When a person dies who does not have a will the probate court must manage his or her estate. Without making a will the person is said to have died “intestate”.  Simply put, the court, according to the laws of each particular state, decides who shall receive outright your personal belongings and money.

But there are some heirs who do not necessarily benefit from receiving a direct line to significant funds. These may include:

  • Heirs with addiction issues – Those persons with alcohol or drug dependency issues can go through large amounts of money in a short time, possibly contributing to their further downfall.

  • Heirs that are known credit risks – People with poor credit ratings or who may have filed for bankruptcy may not be fiscally responsible.  Big spenders without financial discipline can also go through an entire inheritance due to reckless spending.

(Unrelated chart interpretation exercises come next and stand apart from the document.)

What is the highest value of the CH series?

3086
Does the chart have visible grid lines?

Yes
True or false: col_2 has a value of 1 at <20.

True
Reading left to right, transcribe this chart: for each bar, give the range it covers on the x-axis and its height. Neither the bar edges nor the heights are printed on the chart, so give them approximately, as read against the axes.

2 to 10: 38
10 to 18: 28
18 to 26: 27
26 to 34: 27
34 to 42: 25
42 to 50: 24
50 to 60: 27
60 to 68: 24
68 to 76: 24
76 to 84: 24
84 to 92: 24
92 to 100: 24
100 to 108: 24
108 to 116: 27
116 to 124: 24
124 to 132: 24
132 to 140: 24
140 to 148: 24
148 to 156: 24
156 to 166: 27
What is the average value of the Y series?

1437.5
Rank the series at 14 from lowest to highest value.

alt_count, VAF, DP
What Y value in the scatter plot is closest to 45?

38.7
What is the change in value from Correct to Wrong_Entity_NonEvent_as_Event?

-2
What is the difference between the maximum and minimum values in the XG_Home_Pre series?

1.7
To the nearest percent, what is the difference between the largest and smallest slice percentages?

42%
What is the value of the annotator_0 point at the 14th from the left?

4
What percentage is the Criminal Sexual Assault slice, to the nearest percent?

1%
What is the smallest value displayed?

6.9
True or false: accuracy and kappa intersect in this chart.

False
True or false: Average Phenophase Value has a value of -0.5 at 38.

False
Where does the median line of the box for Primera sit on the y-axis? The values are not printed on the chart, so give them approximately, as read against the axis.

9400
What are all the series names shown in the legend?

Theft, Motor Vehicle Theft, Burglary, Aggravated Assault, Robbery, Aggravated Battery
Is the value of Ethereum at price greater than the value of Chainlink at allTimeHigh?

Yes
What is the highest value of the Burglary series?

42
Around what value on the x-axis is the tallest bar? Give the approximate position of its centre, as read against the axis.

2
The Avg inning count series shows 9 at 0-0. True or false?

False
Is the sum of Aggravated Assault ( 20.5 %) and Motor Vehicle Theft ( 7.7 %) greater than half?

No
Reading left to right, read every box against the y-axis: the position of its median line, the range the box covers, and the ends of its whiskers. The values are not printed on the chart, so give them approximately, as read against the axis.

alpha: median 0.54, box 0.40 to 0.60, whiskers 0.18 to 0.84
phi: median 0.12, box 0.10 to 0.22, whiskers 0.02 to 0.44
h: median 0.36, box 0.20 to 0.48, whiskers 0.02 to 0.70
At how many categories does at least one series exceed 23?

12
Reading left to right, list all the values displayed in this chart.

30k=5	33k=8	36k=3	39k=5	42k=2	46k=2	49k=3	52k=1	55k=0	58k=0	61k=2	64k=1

  • Disabled spouses – As persons with disabilities may qualify for public benefits at some point, such as Medicaid or Social Security disability, their eligibility for such programs may be jeopardized by even a small inheritance.  

  • Disabled children and minors – Minors cannot inherit from an estate until they are of legal age.  Any money left to a minor must be paid to the clerk of court without any guidelines in place as to how it should be spent to assist the minor. And minors with special needs can be put at the same disadvantage as spouses with disabilities; that is, minors with special needs may be eligible for government benefits and any inheritance may adversely affect their eligibility.  

If any of your family members are in one of these categories special provisions can be set up through a well-drafted trust based on the circumstances that will protect their inheritance. A trust permits its creator, or ‘trustor’, to control how the money is distributed by setting forth certain criteria for the beneficiaries to receive money.